Bei anderen Misch- und Fabelwesen liegt die Herkunft tiefer im dunkeln. Es gibt in der Schattenzone praktisch alle Lebensformen, die in den Mythen und Legenden der Lichtwelt vorkommen. Es bleibt nur die Frage, ob die Menschen sich ihre Fabelgestalten nach den Bewohnern der Sch. geschaffen haben oder ob die Bewohner der Sch. aus den Mythen der Lichtwelt wurden. Die Wahrheit, sofern es eine gültige gibt, wird wohl nur im Buch der Welt zu finden sein. Doch wer vermag es zu lesen? Das Salz, das in der Schattenzone nicht mit Gold aufzuwiegen ist, hat einen solchen Wert, weil es hier frei praktisch nicht vorkommt; weit seltener jedenfalls als Wasser, das wenigstens als Eis seinen Niederschlag findet. Zu seiner Seltenheit kommt noch hinzu, daß Salz auf, die Bewohner der Schattenzone oder, anders ausgedrückt, daß Salz in der Schattenzone auf alle Wesen eine besondere Wirkung hat. Man benötigt es, in kleinen Prisen, nicht nur zum Überleben, sondern, in größeren Portionen, auch als Stimulans, als Rauschmittel, zur Anregung des Geistes und Stärkung des Körpers – in Mengen genossen, kann es hier sogar zu einem zerstörerischen Suchtmittel werden. Und weil es so rar und begehrt ist, kann man für Salz praktisch alles bekommen. Es eignet sich selbst als Köder für Dämonen.
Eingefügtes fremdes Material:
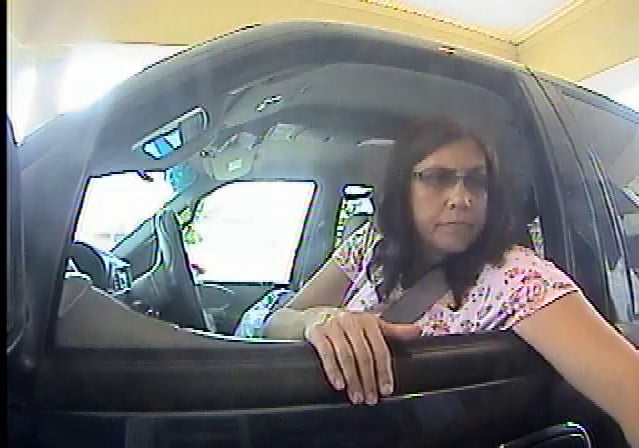
The image size is (639, 448). I want to click on window, so click(x=613, y=134).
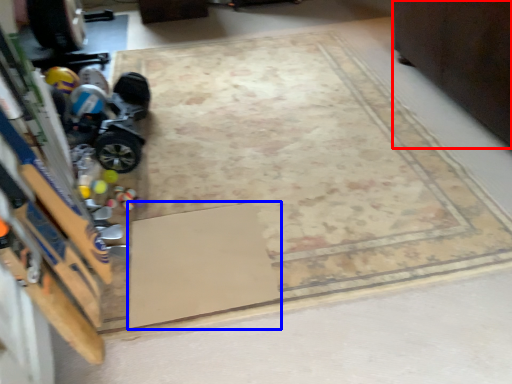
Question: Which of the following is the farthest to the observer, furniture (highlighted by a red box) or doormat (highlighted by a blue box)?

Choices:
 (A) furniture
 (B) doormat

Answer: (A)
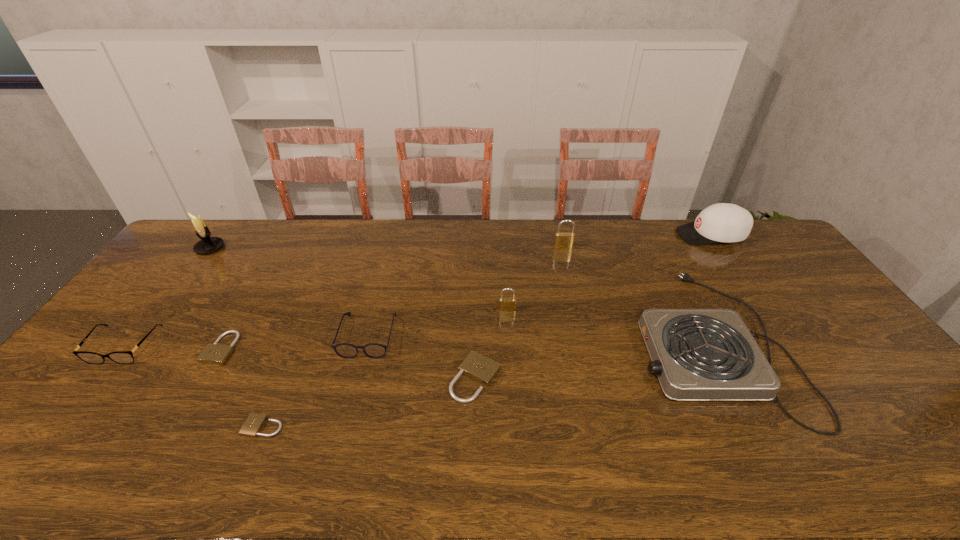
This screenshot has width=960, height=540. In order to click on the tallest object in this screenshot , I will do `click(207, 244)`.

Locate an element on the screen. The height and width of the screenshot is (540, 960). candle holder is located at coordinates (207, 244).

This screenshot has height=540, width=960. Identify the location of baseball cap. (722, 222).

Where is `the rightmost padlock`? This screenshot has height=540, width=960. the rightmost padlock is located at coordinates (564, 240).

Identify the location of the eighth object from left to right. This screenshot has width=960, height=540. (564, 240).

Locate an element on the screen. The width and height of the screenshot is (960, 540). the nearer brass padlock is located at coordinates (505, 304).

Find the location of `the fourth nearest padlock`. the fourth nearest padlock is located at coordinates (505, 304).

Identify the location of hotplate. (697, 354).

Identify the location of the right spectacles. The height and width of the screenshot is (540, 960). (373, 350).

You are a GUI agent. You are given a task and a screenshot of the screen. Output one action in this format:
    pyautogui.click(x=<x>, y=<y>)
    Task: Click on the left spectacles
    This screenshot has width=960, height=540.
    Given the screenshot: What is the action you would take?
    pyautogui.click(x=121, y=357)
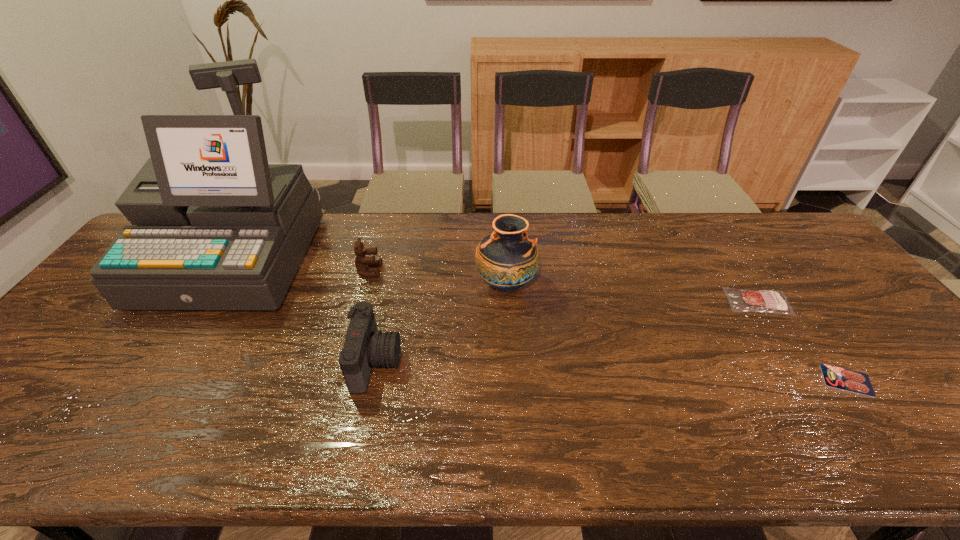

Der Held Mythor durchquerte die Schattenzone mehrfach, bis zu ihrer Auflösung zu Allumeddon als der Lichtbote dieses Chaos auflösen musste um einen Sieg der Finsternis zu verhindern. Die darauf folgende Zeit nannte man Dunkles Zeitalter.

Nach Pondaron, dem Beginn der neuen Zeitrechnung, entstand an der Stelle der früheren Schattenzone eine fast unterbrechnungslose Kette von Vulkanen, Blutiges Band genannt.